[Records from a data source]
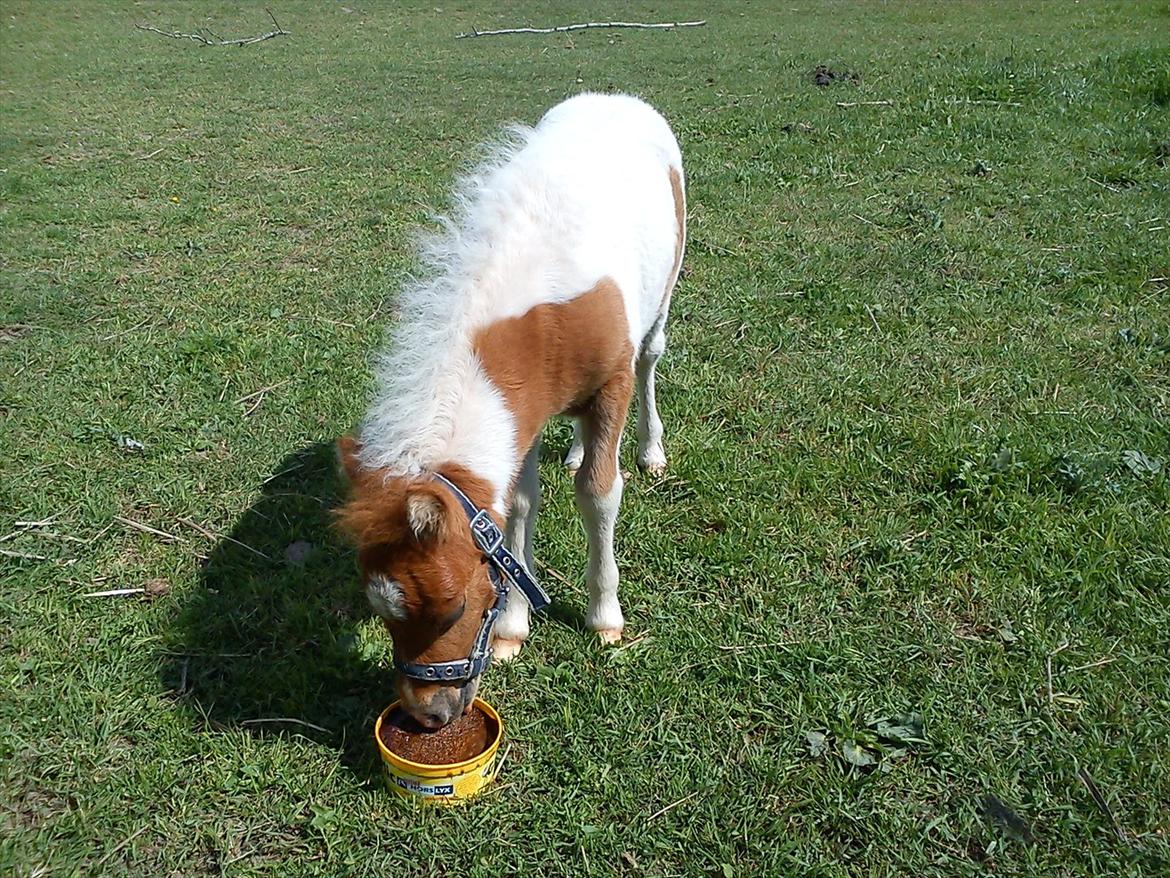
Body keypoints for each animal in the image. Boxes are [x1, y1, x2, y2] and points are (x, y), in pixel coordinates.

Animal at [336, 94, 683, 730]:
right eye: (383, 612)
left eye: (454, 607)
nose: (428, 715)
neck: (545, 309)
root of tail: (616, 97)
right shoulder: (525, 414)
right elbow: (520, 504)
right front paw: (514, 630)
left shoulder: (611, 387)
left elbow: (600, 492)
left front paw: (605, 618)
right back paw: (573, 450)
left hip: (662, 302)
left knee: (652, 359)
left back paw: (650, 451)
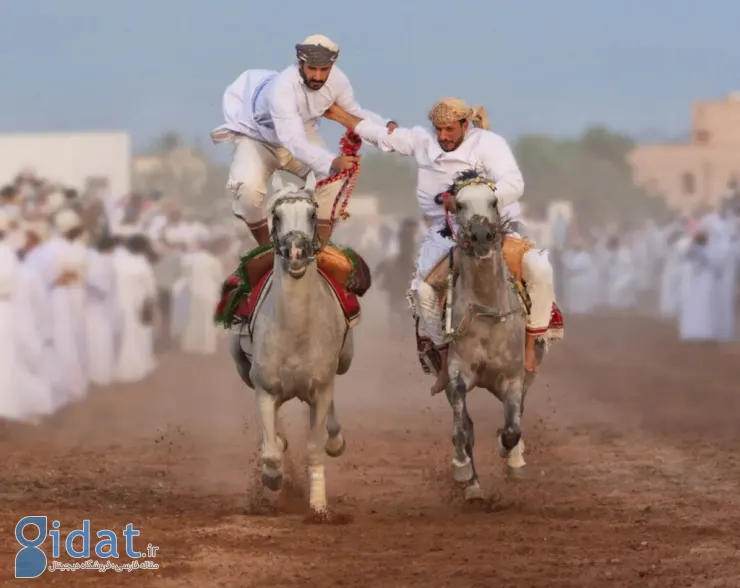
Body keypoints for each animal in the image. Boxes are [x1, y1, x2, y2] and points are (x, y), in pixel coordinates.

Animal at [231, 173, 356, 516]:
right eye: (276, 216)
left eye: (312, 215)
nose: (296, 253)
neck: (296, 333)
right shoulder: (265, 387)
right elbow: (271, 452)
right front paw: (272, 478)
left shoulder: (320, 386)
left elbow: (315, 447)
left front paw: (318, 505)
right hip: (244, 369)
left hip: (344, 361)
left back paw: (335, 439)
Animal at [440, 169, 544, 500]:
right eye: (459, 204)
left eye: (494, 201)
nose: (482, 236)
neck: (487, 311)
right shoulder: (457, 372)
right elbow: (464, 428)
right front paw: (464, 472)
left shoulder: (513, 376)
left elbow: (512, 428)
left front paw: (508, 452)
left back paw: (515, 460)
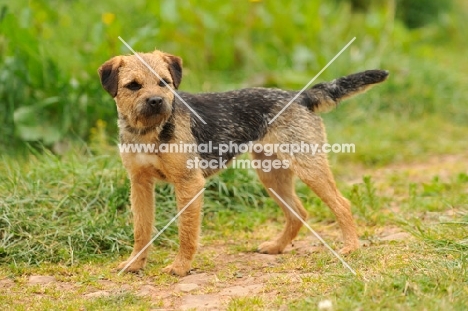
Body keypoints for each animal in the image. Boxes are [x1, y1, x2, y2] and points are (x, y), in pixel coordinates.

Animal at [98, 50, 388, 276]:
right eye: (133, 85)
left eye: (164, 83)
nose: (157, 101)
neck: (148, 131)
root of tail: (300, 95)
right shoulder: (139, 183)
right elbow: (141, 229)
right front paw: (135, 263)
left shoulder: (189, 183)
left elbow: (186, 232)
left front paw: (180, 267)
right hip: (271, 175)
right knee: (298, 212)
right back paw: (276, 246)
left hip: (308, 167)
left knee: (341, 204)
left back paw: (350, 247)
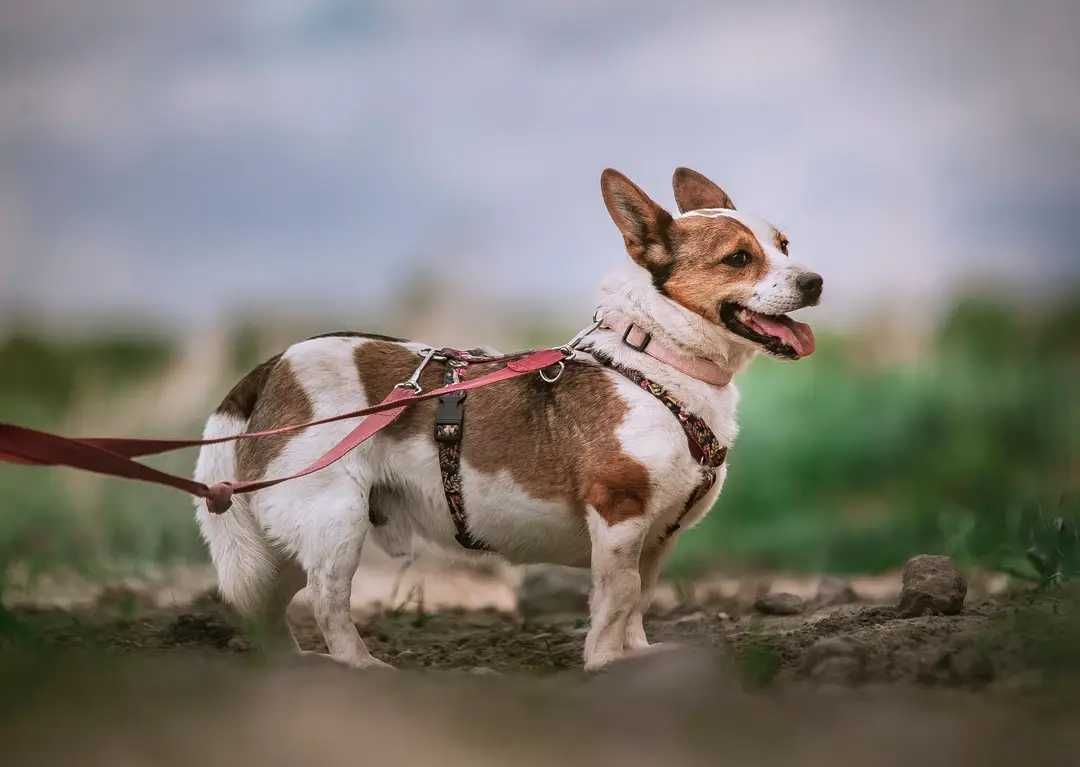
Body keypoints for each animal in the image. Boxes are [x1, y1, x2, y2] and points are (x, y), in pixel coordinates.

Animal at [194, 165, 816, 669]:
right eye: (738, 258)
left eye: (785, 245)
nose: (815, 282)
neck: (655, 359)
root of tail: (274, 364)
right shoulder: (619, 516)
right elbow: (615, 602)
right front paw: (607, 665)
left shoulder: (655, 537)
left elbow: (638, 599)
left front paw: (638, 655)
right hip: (333, 521)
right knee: (327, 602)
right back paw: (361, 667)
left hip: (287, 538)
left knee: (270, 608)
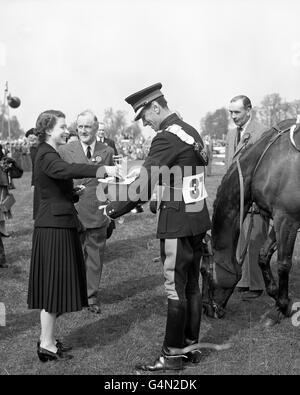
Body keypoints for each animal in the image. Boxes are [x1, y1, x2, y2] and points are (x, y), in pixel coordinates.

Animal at [202, 118, 300, 328]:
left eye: (204, 272)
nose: (207, 309)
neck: (267, 162)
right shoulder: (278, 219)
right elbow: (262, 256)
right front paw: (278, 300)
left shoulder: (287, 220)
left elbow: (283, 264)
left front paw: (282, 305)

## WHAT YOU NEED TO DO
In the records shown above, how many lines include the word "knee"? Answer with the number only.

## SOLUTION
5